The most successful moments of this recording spring forth in the Croatian, Russian, and Bosnian folk song arrangements. Mujo Kuje, the first track of the recording, is a superbly balanced expression between the voice and the violin. This Bosnian folk song is classified as a “sevdah” which is marked by themes of “passionate longing.” The violin alternates between drone accompaniment and melancholic harmonies that mimic the plaintive arcs of the voice. Similarly, Rumena Si, the Croatian folk song that concludes the recording, emphasizes Wechkin’s musical tenderness and the nostalgic quality of her voice.

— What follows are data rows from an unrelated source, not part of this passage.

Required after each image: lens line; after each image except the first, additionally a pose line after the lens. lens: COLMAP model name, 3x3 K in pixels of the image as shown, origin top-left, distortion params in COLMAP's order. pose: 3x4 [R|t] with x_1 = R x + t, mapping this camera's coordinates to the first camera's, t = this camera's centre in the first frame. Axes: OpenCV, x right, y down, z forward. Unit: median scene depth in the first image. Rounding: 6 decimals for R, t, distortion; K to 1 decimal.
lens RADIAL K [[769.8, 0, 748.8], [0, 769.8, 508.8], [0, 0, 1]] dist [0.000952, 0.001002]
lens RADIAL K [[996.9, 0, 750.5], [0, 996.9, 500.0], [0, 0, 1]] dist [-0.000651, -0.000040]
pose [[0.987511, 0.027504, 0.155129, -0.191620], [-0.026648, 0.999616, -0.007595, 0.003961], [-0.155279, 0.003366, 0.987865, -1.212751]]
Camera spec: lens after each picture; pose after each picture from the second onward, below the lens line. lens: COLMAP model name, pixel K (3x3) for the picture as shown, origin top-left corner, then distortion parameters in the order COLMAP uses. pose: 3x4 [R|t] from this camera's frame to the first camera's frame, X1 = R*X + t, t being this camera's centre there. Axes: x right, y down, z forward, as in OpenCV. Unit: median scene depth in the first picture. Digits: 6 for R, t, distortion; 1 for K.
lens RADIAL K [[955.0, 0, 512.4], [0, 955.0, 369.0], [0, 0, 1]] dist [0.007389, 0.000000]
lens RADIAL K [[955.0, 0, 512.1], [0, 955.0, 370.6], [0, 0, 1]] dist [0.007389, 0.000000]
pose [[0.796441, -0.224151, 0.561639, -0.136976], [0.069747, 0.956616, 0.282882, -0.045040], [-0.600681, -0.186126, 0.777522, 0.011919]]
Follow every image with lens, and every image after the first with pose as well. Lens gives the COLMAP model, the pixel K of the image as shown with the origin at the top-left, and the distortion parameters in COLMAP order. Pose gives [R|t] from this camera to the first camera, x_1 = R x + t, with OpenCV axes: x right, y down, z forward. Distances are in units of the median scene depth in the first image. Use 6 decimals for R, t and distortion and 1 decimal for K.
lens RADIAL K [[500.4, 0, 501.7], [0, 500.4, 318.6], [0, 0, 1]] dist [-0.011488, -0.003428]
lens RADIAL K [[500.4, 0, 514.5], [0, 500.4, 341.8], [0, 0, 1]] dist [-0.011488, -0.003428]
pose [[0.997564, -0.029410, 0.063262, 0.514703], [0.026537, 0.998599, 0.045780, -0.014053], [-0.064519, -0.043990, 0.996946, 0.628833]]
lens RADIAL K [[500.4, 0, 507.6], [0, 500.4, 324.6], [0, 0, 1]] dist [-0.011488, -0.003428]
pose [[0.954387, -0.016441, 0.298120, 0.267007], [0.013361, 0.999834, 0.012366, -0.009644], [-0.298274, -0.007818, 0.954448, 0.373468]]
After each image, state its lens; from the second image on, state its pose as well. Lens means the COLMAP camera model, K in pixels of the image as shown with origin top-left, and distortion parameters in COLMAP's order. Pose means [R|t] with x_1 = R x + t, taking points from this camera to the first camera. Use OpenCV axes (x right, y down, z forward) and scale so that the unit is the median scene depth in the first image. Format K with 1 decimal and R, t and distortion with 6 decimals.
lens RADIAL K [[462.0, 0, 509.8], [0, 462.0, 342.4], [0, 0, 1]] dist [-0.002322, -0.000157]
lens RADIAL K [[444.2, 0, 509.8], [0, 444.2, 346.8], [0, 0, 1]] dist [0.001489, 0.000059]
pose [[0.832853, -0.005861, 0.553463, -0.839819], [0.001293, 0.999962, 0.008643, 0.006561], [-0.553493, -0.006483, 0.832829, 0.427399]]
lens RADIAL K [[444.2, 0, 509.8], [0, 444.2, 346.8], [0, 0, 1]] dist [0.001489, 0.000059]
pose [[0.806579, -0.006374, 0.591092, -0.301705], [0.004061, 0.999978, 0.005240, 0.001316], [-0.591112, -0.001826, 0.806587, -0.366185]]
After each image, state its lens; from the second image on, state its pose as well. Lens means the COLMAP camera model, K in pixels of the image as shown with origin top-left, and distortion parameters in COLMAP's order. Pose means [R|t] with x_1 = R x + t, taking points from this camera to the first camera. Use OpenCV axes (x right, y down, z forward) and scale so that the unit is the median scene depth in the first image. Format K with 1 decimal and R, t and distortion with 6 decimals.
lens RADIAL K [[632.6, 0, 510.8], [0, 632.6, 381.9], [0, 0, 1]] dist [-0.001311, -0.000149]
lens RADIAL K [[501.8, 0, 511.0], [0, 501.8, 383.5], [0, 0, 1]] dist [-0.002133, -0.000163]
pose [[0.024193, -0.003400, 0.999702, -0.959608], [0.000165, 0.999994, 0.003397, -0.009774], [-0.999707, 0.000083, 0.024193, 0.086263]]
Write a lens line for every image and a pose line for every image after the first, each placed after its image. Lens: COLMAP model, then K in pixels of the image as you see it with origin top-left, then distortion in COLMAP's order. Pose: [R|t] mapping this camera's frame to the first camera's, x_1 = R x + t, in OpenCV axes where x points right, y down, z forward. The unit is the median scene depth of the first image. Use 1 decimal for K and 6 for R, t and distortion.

Not simply a standard lullaby from the mother’s point of view, Wechkin also provides the child’s response.
Rumena si kako i naranča
Ili ti je naranča rodila?
Ni je mene naranča rodila;
Već je mene mila majka moja.
Bukva mi je za zikvicu bila,
Ziba la me, od Učka do mora.
***
You are like a rosy orange!
Were you born on an orange tree?
No, I wasn’t born by an orange;
but my dearest mother bore me.
I was cradled in the beech tree,
Stormy winds rocked me, from Učka to the sea.
It is quite pleasant to listen to the effortlessness with which Wechkin plays the violin. Particularly on tracks such as Henryesque in which she used Dvorak’s buoyant Humoresque as her point of inspiration to musically describe the “sense of humor and playfulness of [her] son, Henry.” Also, Last and Final is an energetic outing for solo fiddle that invokes an “elderly man’s dream of one last spirited dance on earth.”
Wechkin seems to draw from the well of experience on this recording. Not just her own experiences, but that sense of a common human experience found in the long tradition of folk music from around the world. Her specific graceful and unforced timbres and expression make Leaning Toward the Fiddler an evocative and genuine recording.